As the "Spirit of Australia" celebrates its 99th year serving the nation, on the floor of the Qantas annual general meeting in Adelaide, human rights questions were being asked of the national carrier.

Qantas’ role in the deportation of asylum seekers and refugees was in the spotlight as the company’s board faced questions about their policies at their annual general meeting. 

Shareholder activists tried unsuccessfully to move that Qantas review their policies on carrying asylum seekers on flights against their will. 

The activists, representing about 100 shareholders, put a motion forward calling on Qantas to review its policies regarding the deportation of asylum seekers. 

Qantas chairman Richard Goyder and CEO Alan Joyce during the annual general meeting.
Source: AAP

Any company that’s operating in Australia, especially in the case of transporting individuals consensually or non-consensually, ultimately that’s something that any company should be very clear about its disclosure to its shareholders,” human rights advocate Jacob Thomas told SBS News. 

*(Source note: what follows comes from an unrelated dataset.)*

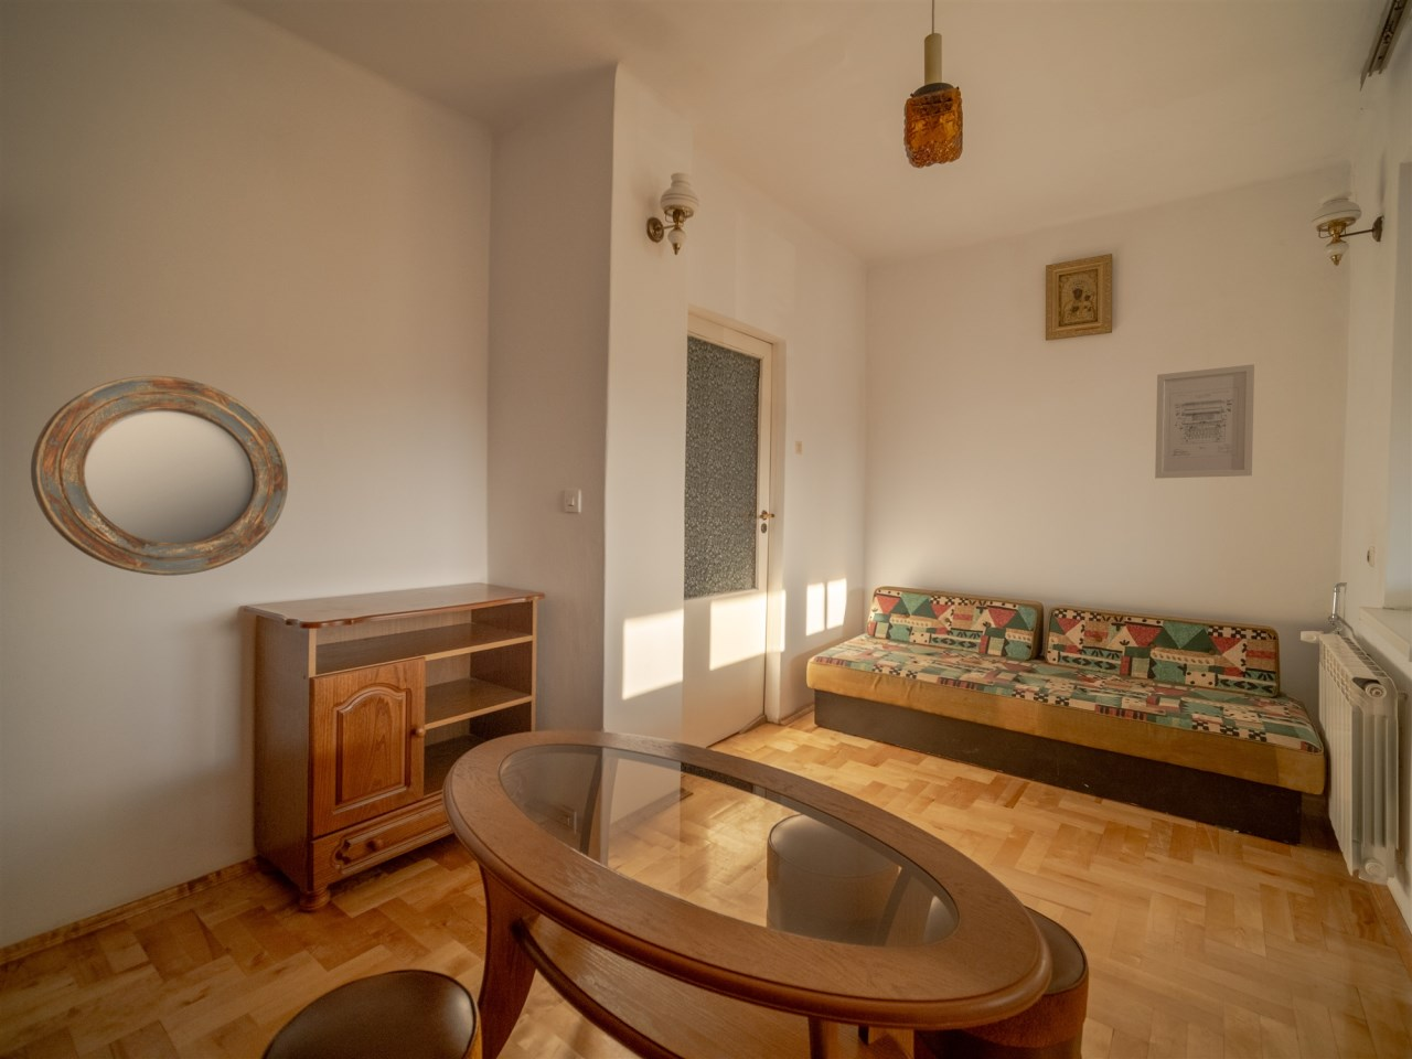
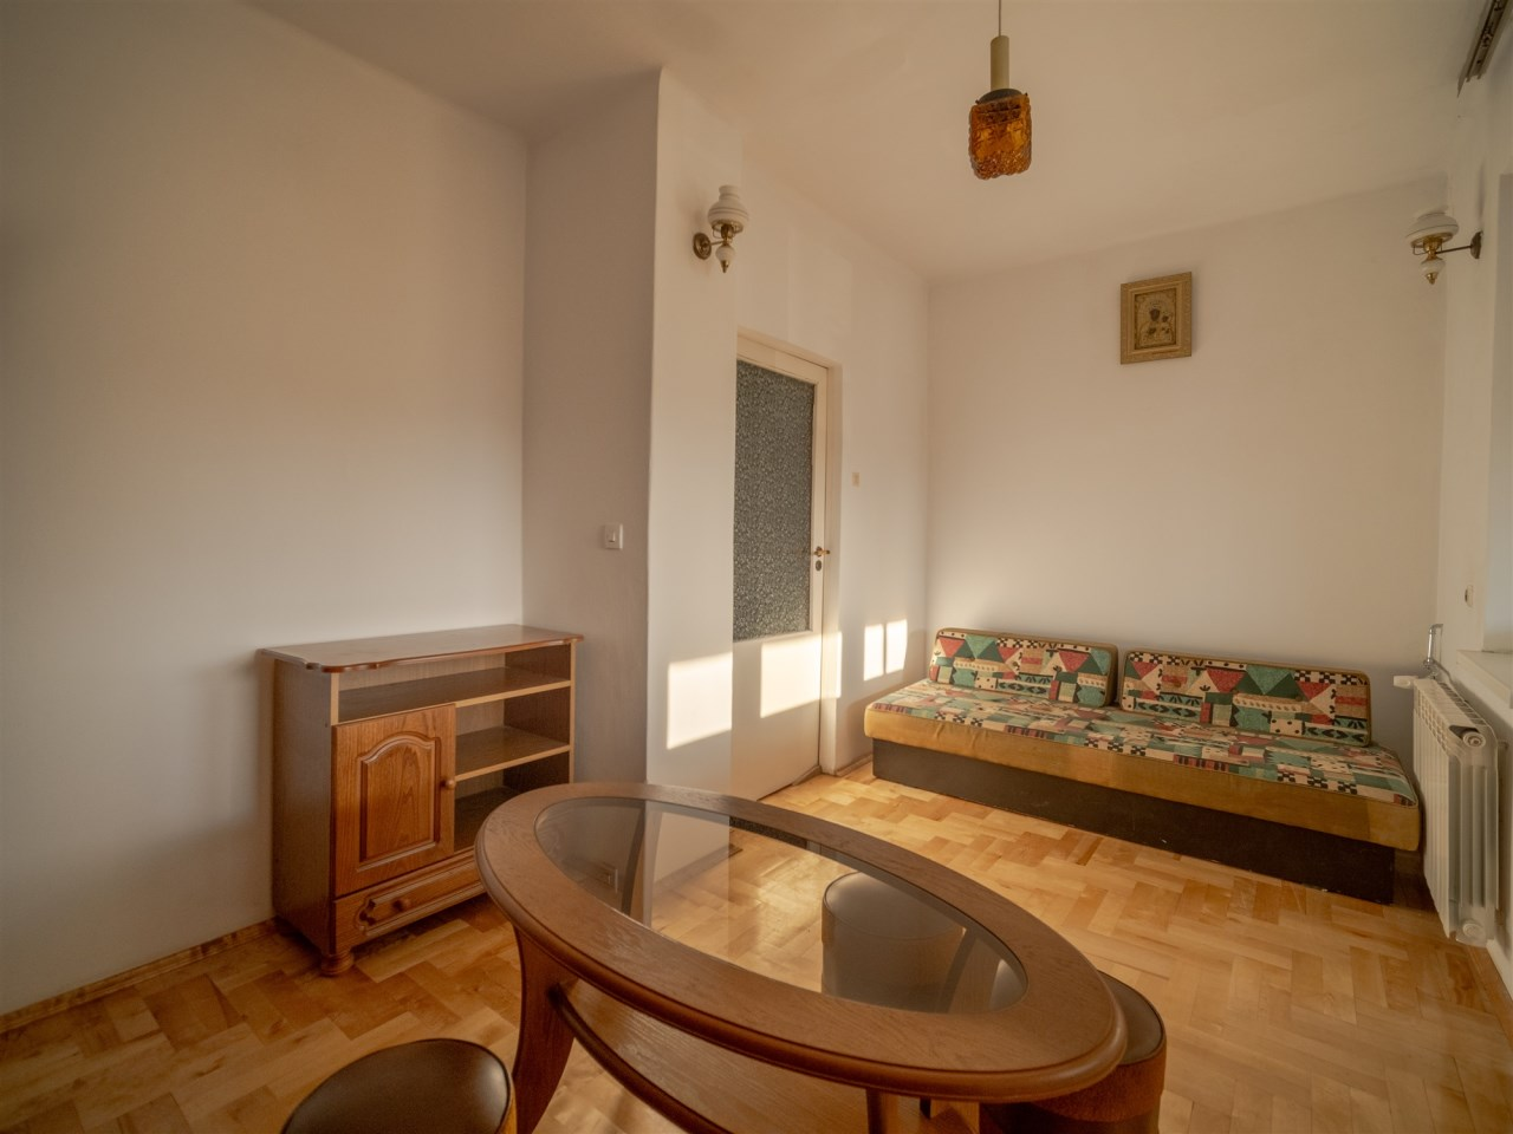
- wall art [1154,363,1255,479]
- home mirror [30,375,289,577]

The campaign to pressure Qantas mirrors similar campaigns in the United States and the United Kingdom, where some major airlines have refused to fly deportees. 

In Australia, Virgin and the unlisted private company Skytraders also fly asylum seekers at the request of the Department of Home Affairs. 

Last month Qantas chief executive officer Alan Joyce told the National Press Club the company was right to take a stand on social issues, such as same-sex marriage. 

But today the chairman of the Qantas board Richard Goyder called on shareholders to vote against the proposed review. 

The 2019 Qantas annual general meeting in Adelaide faced questions over the airline’s role in transporting deportees.
Source: AAP

“We need to be clear on this matter, the federal government is best placed to make decisions on the legal status of people seeking asylum, not airlines,” he said. 

Michael O’Faraday, who was representing his shareholder wife, said the debate was an important one.  

“The issues that were raised today were very important, I think they go beyond corporation issues, they are government issues,” he said. 

Another shareholder, Andrew, who only wanted to give his first name, said he was largely unaware of the debate. 

“I’m interested in the airlines and what part they play in the whole issue in Australia, but I wasn’t aware there was so much contention,” he said.

Despite the motion receiving the support of less than 24 per cent of shareholders, activists say they will continue their campaign.